━━ Source extract ━━

The toner having the above composition easily achieves good hot offset resistance, image strength, heat-resistant storage stability, fluidity, electrostatic charge stability, bending resistance, and document offset resistance.
The toner of the present invention may be obtained by any known method such as a kneading-pulverizing method, a phase-inversion emulsification method, or a polymerization method.
For example, the toner can be produced by the kneading-pulverizing method as follows: components of the toner excluding a fluidizer are dry-blended, melt-kneaded, coarsely pulverized, and ultimately pulverized into fine particles using a jet mill or the like; and these particles are further classified to obtain fine particles having a volume average particle size (D50) of preferably 5 to 20 μm, followed by mixing with the fluidizer.

━━━
━━ Records for this task ━━

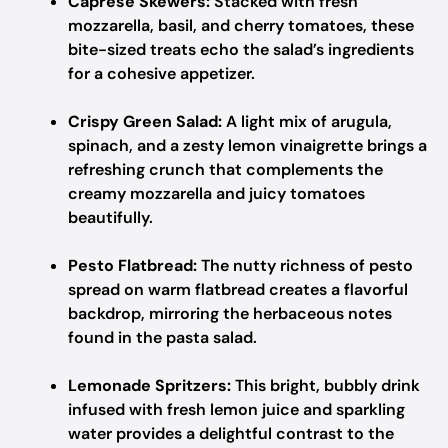
Caprese Skewers:
Stacked with fresh
mozzarella, basil, and cherry tomatoes, these
bite-sized treats echo the salad’s ingredients
for a cohesive appetizer.
Crispy Green Salad:
A light mix of arugula,
spinach, and a zesty lemon vinaigrette brings a
refreshing crunch that complements the
creamy mozzarella and juicy tomatoes
beautifully.
Pesto Flatbread:
The nutty richness of pesto
spread on warm flatbread creates a flavorful
backdrop, mirroring the herbaceous notes
found in the pasta salad.
Lemonade Spritzers:
This bright, bubbly drink
infused with fresh lemon juice and sparkling
water provides a delightful contrast to the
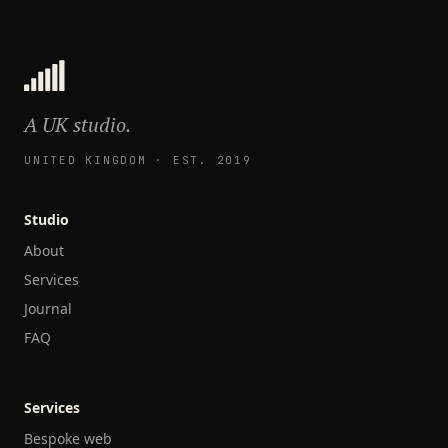
A UK studio.
UNITED KINGDOM · EST. 2019
Studio
About
Services
Journal
FAQ
Services
Bespoke web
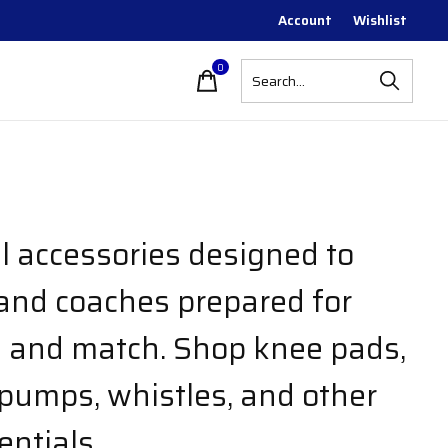
Account
Wishlist
0
items
ll accessories designed to
and coaches prepared for
e and match. Shop knee pads,
 pumps, whistles, and other
entials.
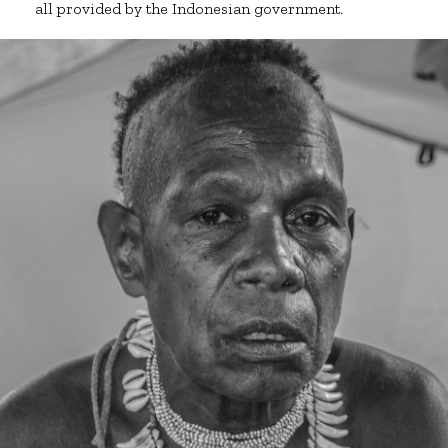
all provided by the Indonesian government.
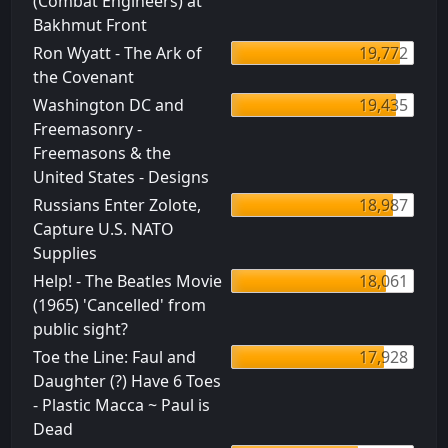
(Combat Engineers) at
Bakhmut Front
Ron Wyatt - The Ark of
19,772
the Covenant
Washington DC and
19,435
Freemasonry -
Freemasons & the
United States - Designs
Russians Enter Zolote,
18,987
Capture U.S. NATO
Supplies
Help! - The Beatles Movie
18,061
(1965) 'Cancelled' from
public sight?
Toe the Line: Faul and
17,928
Daughter (?) Have 6 Toes
- Plastic Macca ~ Paul is
Dead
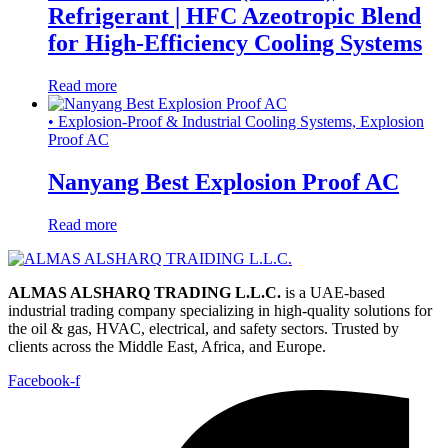
Refrigerant | HFC Azeotropic Blend
for High-Efficiency Cooling Systems
Read more
• Explosion-Proof & Industrial Cooling Systems, Explosion
Proof AC
Nanyang Best Explosion Proof AC
Read more
ALMAS ALSHARQ TRADING L.L.C.
is a UAE-based
industrial trading company specializing in high-quality solutions for
the oil & gas, HVAC, electrical, and safety sectors. Trusted by
clients across the Middle East, Africa, and Europe.
Facebook-f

━━━

Using the information ::
- 1) Render the entries from their start through the line containing "refreshing crunch that complements the" as a JSON list of strings, one per line, skipping blank lines and leaving out the pictures.
- 2) Carry the passage on toner manufacture forward from its final sentence.
The toner passage and the entries have no connection to each other.

Answers to each task ::
- 1)
[
  "Caprese Skewers:",
  "Stacked with fresh",
  "mozzarella, basil, and cherry tomatoes, these",
  "bite-sized treats echo the salad’s ingredients",
  "for a cohesive appetizer.",
  "Crispy Green Salad:",
  "A light mix of arugula,",
  "spinach, and a zesty lemon vinaigrette brings a",
  "refreshing crunch that complements the"
]

- 2)
The volume average particle size (D50) is measured using a Coulter counter (e.g., product name: Multisizer III, available from Beckman Coulter, Inc.).
Alternatively, the toner can be produced by the phase-inversion emulsification method as follows: components of the toner excluding a fluidizer are dissolved or dispersed in an organic solvent; and the solution or dispersion is formed into an emulsion by, for example, adding water, followed by separation and classification. The volume average particle size of the toner is preferably 3 to 15 μm.
The toner of the present invention is used as a developer for electric latent images by being mixed with, if necessary, carrier particles, such as iron powder, glass beads, nickel powder, ferrite, magnetite, or resin (e.g., acrylic resin or silicone resin)-coated ferrite. The weight ratio of the toner to the carrier particles, if used, is preferably 1/99 to 99/1. Electric latent images can also be formed by friction with a member such as a charging blade instead of the carrier particles.
The toner of the present invention may not contain carrier particles.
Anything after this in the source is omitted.